# [ABOUT THIS EXERCISE]
In the listing that follows, how many lines include the word "Samsung"? Only the number is wanted.
[[ DATA EXCERPTS, beginning ]]
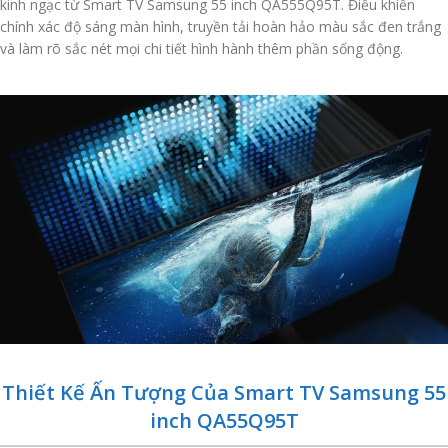
kinh ngạc từ Smart TV Samsung 55 inch QA555Q95T. Điều khiển
chính xác độ sáng màn hình, truyền tải hoàn hảo màu sắc đen trắng
và làm rõ sắc nét mọi chi tiết hình hành thêm phần sống động.
Thiết Kế Ấn Tượng Của Smart TV Samsung 55
inch QA55Q95T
[[ DATA EXCERPTS, end ]]
# [EXERCISE RESULT]
2